Instructions to follow: Rewrite the text of every record below as a numbered list with one line per item, omitting any blank lines.

Start of Available records

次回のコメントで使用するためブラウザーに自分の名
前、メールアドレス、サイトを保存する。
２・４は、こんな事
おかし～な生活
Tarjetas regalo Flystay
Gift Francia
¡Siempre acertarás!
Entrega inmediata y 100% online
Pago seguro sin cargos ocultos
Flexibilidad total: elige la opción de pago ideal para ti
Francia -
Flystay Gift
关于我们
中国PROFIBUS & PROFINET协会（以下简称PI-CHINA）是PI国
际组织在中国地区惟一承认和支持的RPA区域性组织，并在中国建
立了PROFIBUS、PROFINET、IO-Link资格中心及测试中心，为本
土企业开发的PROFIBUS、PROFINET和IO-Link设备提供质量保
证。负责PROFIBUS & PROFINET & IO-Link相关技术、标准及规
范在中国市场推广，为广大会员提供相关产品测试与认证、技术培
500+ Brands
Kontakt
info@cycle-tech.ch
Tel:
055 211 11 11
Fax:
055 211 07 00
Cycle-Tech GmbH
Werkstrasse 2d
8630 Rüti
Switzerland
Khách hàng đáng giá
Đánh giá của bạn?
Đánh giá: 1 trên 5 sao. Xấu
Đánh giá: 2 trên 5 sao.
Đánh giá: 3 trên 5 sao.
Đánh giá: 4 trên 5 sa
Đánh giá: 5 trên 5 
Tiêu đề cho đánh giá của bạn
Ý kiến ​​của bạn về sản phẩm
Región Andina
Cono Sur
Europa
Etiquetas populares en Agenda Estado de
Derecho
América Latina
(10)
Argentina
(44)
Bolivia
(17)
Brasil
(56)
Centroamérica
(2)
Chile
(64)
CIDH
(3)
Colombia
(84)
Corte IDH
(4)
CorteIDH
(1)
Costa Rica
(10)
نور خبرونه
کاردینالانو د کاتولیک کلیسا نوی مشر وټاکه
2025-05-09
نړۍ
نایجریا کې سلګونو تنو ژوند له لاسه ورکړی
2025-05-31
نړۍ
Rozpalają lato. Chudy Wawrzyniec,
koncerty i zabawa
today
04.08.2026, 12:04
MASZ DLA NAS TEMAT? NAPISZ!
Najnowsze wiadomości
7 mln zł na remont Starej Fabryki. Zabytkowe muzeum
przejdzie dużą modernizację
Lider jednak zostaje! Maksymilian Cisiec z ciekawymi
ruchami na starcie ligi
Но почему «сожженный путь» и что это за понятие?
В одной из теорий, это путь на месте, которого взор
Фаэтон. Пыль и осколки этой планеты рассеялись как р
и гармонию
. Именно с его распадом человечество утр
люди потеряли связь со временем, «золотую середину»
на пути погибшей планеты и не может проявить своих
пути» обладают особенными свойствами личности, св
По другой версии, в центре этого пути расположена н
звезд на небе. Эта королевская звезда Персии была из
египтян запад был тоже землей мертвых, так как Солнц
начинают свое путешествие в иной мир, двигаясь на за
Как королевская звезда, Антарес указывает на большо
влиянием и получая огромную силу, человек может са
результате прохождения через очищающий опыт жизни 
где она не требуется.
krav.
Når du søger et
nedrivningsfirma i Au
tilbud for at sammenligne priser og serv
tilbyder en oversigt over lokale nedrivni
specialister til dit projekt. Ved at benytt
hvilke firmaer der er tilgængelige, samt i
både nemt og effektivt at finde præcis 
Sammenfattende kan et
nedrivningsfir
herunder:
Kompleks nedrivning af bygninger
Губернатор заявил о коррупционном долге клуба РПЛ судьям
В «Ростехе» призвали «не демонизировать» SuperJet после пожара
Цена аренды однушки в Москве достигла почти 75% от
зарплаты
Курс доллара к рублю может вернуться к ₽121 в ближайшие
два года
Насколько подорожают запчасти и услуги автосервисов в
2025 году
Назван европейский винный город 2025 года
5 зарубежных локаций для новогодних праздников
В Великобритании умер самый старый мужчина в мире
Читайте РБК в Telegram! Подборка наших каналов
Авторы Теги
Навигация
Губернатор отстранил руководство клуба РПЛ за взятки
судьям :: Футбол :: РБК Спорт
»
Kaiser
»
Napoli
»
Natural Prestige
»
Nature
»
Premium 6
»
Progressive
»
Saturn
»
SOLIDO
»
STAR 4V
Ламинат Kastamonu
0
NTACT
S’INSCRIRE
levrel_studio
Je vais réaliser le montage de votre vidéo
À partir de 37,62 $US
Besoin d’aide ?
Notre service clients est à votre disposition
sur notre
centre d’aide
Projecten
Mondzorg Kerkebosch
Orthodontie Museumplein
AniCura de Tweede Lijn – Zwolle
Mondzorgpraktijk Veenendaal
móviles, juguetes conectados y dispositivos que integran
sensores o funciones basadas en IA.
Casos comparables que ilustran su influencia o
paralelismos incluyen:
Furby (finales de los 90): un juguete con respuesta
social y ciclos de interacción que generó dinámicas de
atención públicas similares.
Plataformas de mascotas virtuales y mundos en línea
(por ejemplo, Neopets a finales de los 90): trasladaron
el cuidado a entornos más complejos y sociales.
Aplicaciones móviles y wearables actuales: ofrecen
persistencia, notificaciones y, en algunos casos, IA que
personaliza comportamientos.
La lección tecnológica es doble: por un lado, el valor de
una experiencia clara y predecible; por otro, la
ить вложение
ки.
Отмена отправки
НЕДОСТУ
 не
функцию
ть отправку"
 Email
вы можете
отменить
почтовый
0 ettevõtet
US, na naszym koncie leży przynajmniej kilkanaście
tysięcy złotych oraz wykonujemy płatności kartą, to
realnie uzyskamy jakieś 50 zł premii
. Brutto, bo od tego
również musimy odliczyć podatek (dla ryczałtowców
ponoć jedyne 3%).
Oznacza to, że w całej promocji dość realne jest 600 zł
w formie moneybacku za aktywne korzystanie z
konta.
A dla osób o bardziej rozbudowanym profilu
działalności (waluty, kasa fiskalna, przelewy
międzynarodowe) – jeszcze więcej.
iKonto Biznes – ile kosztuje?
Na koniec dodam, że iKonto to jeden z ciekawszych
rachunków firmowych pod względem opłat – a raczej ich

End of Available records

Your solution:
1. 次回のコメントで使用するためブラウザーに自分の名
2. 前、メールアドレス、サイトを保存する。
3. ２・４は、こんな事
4. おかし～な生活
5. Tarjetas regalo Flystay
6. Gift Francia
7. ¡Siempre acertarás!
8. Entrega inmediata y 100% online
9. Pago seguro sin cargos ocultos
10. Flexibilidad total: elige la opción de pago ideal para ti
11. Francia -
12. Flystay Gift
13. 关于我们
14. 中国PROFIBUS & PROFINET协会（以下简称PI-CHINA）是PI国
15. 际组织在中国地区惟一承认和支持的RPA区域性组织，并在中国建
16. 立了PROFIBUS、PROFINET、IO-Link资格中心及测试中心，为本
17. 土企业开发的PROFIBUS、PROFINET和IO-Link设备提供质量保
18. 证。负责PROFIBUS & PROFINET & IO-Link相关技术、标准及规
19. 范在中国市场推广，为广大会员提供相关产品测试与认证、技术培
20. 500+ Brands
21. Kontakt
22. info@cycle-tech.ch
23. Tel:
24. 055 211 11 11
25. Fax:
26. 055 211 07 00
27. Cycle-Tech GmbH
28. Werkstrasse 2d
29. 8630 Rüti
30. Switzerland
31. Khách hàng đáng giá
32. Đánh giá của bạn?
33. Đánh giá: 1 trên 5 sao. Xấu
34. Đánh giá: 2 trên 5 sao.
35. Đánh giá: 3 trên 5 sao.
36. Đánh giá: 4 trên 5 sa
37. Đánh giá: 5 trên 5 
38. Tiêu đề cho đánh giá của bạn
39. Ý kiến ​​của bạn về sản phẩm
40. Región Andina
41. Cono Sur
42. Europa
43. Etiquetas populares en Agenda Estado de
44. Derecho
45. América Latina
46. (10)
47. Argentina
48. (44)
49. Bolivia
50. (17)
51. Brasil
52. (56)
53. Centroamérica
54. (2)
55. Chile
56. (64)
57. CIDH
58. (3)
59. Colombia
60. (84)
61. Corte IDH
62. (4)
63. CorteIDH
64. (1)
65. Costa Rica
66. (10)
67. نور خبرونه
68. کاردینالانو د کاتولیک کلیسا نوی مشر وټاکه
69. 2025-05-09
70. نړۍ
71. نایجریا کې سلګونو تنو ژوند له لاسه ورکړی
72. 2025-05-31
73. نړۍ
74. Rozpalają lato. Chudy Wawrzyniec,
75. koncerty i zabawa
76. today
77. 04.08.2026, 12:04
78. MASZ DLA NAS TEMAT? NAPISZ!
79. Najnowsze wiadomości
80. 7 mln zł na remont Starej Fabryki. Zabytkowe muzeum
81. przejdzie dużą modernizację
82. Lider jednak zostaje! Maksymilian Cisiec z ciekawymi
83. ruchami na starcie ligi
84. Но почему «сожженный путь» и что это за понятие?
85. В одной из теорий, это путь на месте, которого взор
86. Фаэтон. Пыль и осколки этой планеты рассеялись как р
87. и гармонию
88. . Именно с его распадом человечество утр
89. люди потеряли связь со временем, «золотую середину»
90. на пути погибшей планеты и не может проявить своих
91. пути» обладают особенными свойствами личности, св
92. По другой версии, в центре этого пути расположена н
93. звезд на небе. Эта королевская звезда Персии была из
94. египтян запад был тоже землей мертвых, так как Солнц
95. начинают свое путешествие в иной мир, двигаясь на за
96. Как королевская звезда, Антарес указывает на большо
97. влиянием и получая огромную силу, человек может са
98. результате прохождения через очищающий опыт жизни 
99. где она не требуется.
100. krav.
101. Når du søger et
102. nedrivningsfirma i Au
103. tilbud for at sammenligne priser og serv
104. tilbyder en oversigt over lokale nedrivni
105. specialister til dit projekt. Ved at benytt
106. hvilke firmaer der er tilgængelige, samt i
107. både nemt og effektivt at finde præcis 
108. Sammenfattende kan et
109. nedrivningsfir
110. herunder:
111. Kompleks nedrivning af bygninger
112. Губернатор заявил о коррупционном долге клуба РПЛ судьям
113. В «Ростехе» призвали «не демонизировать» SuperJet после пожара
114. Цена аренды однушки в Москве достигла почти 75% от
115. зарплаты
116. Курс доллара к рублю может вернуться к ₽121 в ближайшие
117. два года
118. Насколько подорожают запчасти и услуги автосервисов в
119. 2025 году
120. Назван европейский винный город 2025 года
121. 5 зарубежных локаций для новогодних праздников
122. В Великобритании умер самый старый мужчина в мире
123. Читайте РБК в Telegram! Подборка наших каналов
124. Авторы Теги
125. Навигация
126. Губернатор отстранил руководство клуба РПЛ за взятки
127. судьям :: Футбол :: РБК Спорт
128. »
129. Kaiser
130. »
131. Napoli
132. »
133. Natural Prestige
134. »
135. Nature
136. »
137. Premium 6
138. »
139. Progressive
140. »
141. Saturn
142. »
143. SOLIDO
144. »
145. STAR 4V
146. Ламинат Kastamonu
147. 0
148. NTACT
149. S’INSCRIRE
150. levrel_studio
151. Je vais réaliser le montage de votre vidéo
152. À partir de 37,62 $US
153. Besoin d’aide ?
154. Notre service clients est à votre disposition
155. sur notre
156. centre d’aide
157. Projecten
158. Mondzorg Kerkebosch
159. Orthodontie Museumplein
160. AniCura de Tweede Lijn – Zwolle
161. Mondzorgpraktijk Veenendaal
162. móviles, juguetes conectados y dispositivos que integran
163. sensores o funciones basadas en IA.
164. Casos comparables que ilustran su influencia o
165. paralelismos incluyen:
166. Furby (finales de los 90): un juguete con respuesta
167. social y ciclos de interacción que generó dinámicas de
168. atención públicas similares.
169. Plataformas de mascotas virtuales y mundos en línea
170. (por ejemplo, Neopets a finales de los 90): trasladaron
171. el cuidado a entornos más complejos y sociales.
172. Aplicaciones móviles y wearables actuales: ofrecen
173. persistencia, notificaciones y, en algunos casos, IA que
174. personaliza comportamientos.
175. La lección tecnológica es doble: por un lado, el valor de
176. una experiencia clara y predecible; por otro, la
177. ить вложение
178. ки.
179. Отмена отправки
180. НЕДОСТУ
181.  не
182. функцию
183. ть отправку"
184.  Email
185. вы можете
186. отменить
187. почтовый
188. 0 ettevõtet
189. US, na naszym koncie leży przynajmniej kilkanaście
190. tysięcy złotych oraz wykonujemy płatności kartą, to
191. realnie uzyskamy jakieś 50 zł premii
192. . Brutto, bo od tego
193. również musimy odliczyć podatek (dla ryczałtowców
194. ponoć jedyne 3%).
195. Oznacza to, że w całej promocji dość realne jest 600 zł
196. w formie moneybacku za aktywne korzystanie z
197. konta.
198. A dla osób o bardziej rozbudowanym profilu
199. działalności (waluty, kasa fiskalna, przelewy
200. międzynarodowe) – jeszcze więcej.
201. iKonto Biznes – ile kosztuje?
202. Na koniec dodam, że iKonto to jeden z ciekawszych
203. rachunków firmowych pod względem opłat – a raczej ich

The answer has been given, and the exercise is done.